At least with regard to agriculture, the effect of robotics upon employment depends on the approach taken. If your goal is to further reduce the number of people deriving an income from farming, and you are willing to accept any other sort of expense to that end (autonomous tractors for instance), then you can probably manage to reduce the percentage of the workforce engaged in agricultural production to an even smaller fraction of 1%.
If your goal is to maximize the production of those crops that are easily produced and handled in bulk and survive long-term storage well, in the interest of generating return on capital investment and foreign exchange, and only care about how it’s done insofar as that impacts the bottom line, you might conclude that capital expenditures to further minimize payroll would generally not be cost effective, that it would cost more to replace the remaining workforce than to keep it.
However, if you’re interested in guaranteeing the sustainability of production far into the future, despite climate change, while also halting soil loss, ending the use of poisons, preserving remaining diversity in both crop and native genomes, and rebalancing production for healthier diets, you may need both more sophisticated machinery and all the people you can recruit.
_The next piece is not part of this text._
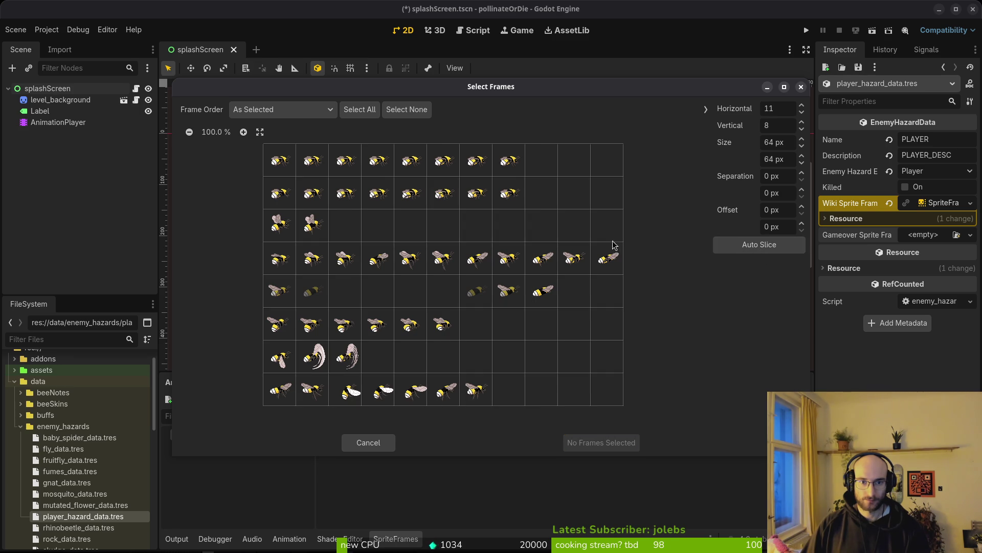
left_click(280, 161)
left_click(592, 444)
Such a complicated goal implies complex operations, and complex operations imply a large variety of tasks, some easily mechanized and others common enough to make mechanization worthwhile, even though challenging. Those that are neither common nor easily mechanized will fall to human workers, farmers and farmhands, who are far more adaptable than any machine.
At some point in the future it may become possible to build machines adaptable enough to take the place of a farmer, but until the annual cost of ownership of such a machine drops below the annual cost of one human worker, it won’t make economic sense to deploy them, and without an infrastructure to drive down the cost of robotics, that may never happen.